Тем временем разговор перескочил на коряков.
– Вот ей–богу зимой на город навалятся. Зря Афанасий казаков отослал. Пока команды по лесам за дикими гоняются, те сами сюда нагрянут.
– Небось, не посмеют. Здесь пушки, мушкеты.
– Чихать им на пушки. От Гижигинской крепости одни головёшки остались. А у нас и стен нет.
– Чего ты равняешь? Тут народу поболе будет. Небось, отобьёмся.
Мужики поговорив о том о сём ещё пару минут, поднялись. Насадили кружки на колышки и, мельком взглянув на меня, отправились в город.
Ничего из услышанного не давало нужной зацепки. Но даже посидеть просто так, без цели, иной раз бывает полезно. Нервы приходят в порядок, а мысли настраиваются на нужный лад. Ничего умного в голове так и не возникло, но хотя бы тоска притупилась.
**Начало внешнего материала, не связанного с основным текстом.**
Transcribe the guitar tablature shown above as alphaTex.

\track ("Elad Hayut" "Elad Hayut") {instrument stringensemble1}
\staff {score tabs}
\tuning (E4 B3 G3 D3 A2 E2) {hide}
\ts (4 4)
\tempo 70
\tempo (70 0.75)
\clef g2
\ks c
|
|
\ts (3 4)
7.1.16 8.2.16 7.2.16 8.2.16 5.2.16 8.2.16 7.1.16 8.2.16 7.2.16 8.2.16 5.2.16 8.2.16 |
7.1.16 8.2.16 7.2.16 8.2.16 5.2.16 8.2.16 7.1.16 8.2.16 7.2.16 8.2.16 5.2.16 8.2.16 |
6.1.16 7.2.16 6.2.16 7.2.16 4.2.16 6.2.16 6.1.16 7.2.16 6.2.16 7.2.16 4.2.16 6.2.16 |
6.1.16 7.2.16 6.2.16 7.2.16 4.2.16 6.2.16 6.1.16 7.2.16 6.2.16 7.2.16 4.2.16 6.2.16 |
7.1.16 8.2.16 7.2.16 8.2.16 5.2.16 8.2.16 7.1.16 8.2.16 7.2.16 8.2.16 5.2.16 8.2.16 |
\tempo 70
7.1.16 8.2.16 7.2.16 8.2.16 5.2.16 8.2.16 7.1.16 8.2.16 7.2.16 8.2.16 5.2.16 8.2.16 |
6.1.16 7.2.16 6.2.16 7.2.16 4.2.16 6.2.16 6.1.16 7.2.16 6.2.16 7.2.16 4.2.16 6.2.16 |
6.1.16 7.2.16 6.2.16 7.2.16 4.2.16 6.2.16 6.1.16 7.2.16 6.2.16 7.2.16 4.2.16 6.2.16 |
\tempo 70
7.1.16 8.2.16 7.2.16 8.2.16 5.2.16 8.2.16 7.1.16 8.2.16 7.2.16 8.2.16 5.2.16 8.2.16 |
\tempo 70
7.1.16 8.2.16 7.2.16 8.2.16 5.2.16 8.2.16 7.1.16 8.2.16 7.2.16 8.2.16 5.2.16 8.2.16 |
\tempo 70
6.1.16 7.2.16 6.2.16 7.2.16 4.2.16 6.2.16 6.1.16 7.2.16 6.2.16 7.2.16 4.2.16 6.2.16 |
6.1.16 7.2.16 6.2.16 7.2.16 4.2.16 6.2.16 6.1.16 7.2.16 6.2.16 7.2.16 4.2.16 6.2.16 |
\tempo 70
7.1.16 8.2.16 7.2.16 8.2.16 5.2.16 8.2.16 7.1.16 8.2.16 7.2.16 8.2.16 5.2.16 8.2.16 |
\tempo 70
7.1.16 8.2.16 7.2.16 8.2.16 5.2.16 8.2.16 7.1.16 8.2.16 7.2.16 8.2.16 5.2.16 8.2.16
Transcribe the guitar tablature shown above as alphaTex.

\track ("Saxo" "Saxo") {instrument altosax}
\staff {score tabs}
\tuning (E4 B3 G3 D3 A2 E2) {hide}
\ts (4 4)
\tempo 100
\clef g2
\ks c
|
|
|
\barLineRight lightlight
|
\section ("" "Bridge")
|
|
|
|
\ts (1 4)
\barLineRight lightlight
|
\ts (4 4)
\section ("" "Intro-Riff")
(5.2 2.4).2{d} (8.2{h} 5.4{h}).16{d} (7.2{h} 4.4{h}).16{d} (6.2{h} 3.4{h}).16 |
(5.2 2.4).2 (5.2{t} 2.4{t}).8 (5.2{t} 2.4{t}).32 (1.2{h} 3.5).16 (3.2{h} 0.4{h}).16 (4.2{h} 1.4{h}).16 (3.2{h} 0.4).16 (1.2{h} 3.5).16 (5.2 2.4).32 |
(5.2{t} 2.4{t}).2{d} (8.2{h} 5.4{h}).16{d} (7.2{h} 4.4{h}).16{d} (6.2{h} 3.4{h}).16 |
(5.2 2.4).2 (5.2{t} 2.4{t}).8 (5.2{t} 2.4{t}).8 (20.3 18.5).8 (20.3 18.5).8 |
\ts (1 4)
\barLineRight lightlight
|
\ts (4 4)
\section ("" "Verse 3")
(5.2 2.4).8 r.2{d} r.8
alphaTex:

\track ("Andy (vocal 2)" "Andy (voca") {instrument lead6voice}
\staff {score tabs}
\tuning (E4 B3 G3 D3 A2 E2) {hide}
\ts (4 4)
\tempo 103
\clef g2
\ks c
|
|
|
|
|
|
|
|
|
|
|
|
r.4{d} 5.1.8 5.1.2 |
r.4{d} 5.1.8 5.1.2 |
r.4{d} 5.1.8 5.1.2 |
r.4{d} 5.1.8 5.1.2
Когда я вернулся к реке, Полосухины уже заканчивали погрузку. Через четверть часа мы попрощались.
– Будешь на Камчатке, заходи, – сказал Иван.
Впрочем, он не добавил, куда именно заходить. Камчатка большая, а братья, как я понимал обстановку, собирались побывать в самых отдалённых её селениях. С каждой верстой пройденной вверх по камчатским рекам, поднималась и цена на хлеб.
Братья заперли сараи, побросали в лодку пожитки и забрались сами. Туман до сих пор скрывал устье реки, и потому лодка быстро исчезла из виду.
Давешний старожил, Данила, сплюнул. Он так и простоял здесь всё это время, провожая взглядом каждую лодку, словно надеялся, что одна из них вдруг повернёт назад, и Полосухины уступят ему часть товара. Чуда, однако, не случилось. Последние кули хлеба канули в тумане вместе с владельцами.
– Вот же, ушли, а народу кору толочь придётся, – произнёс Данила с унынием.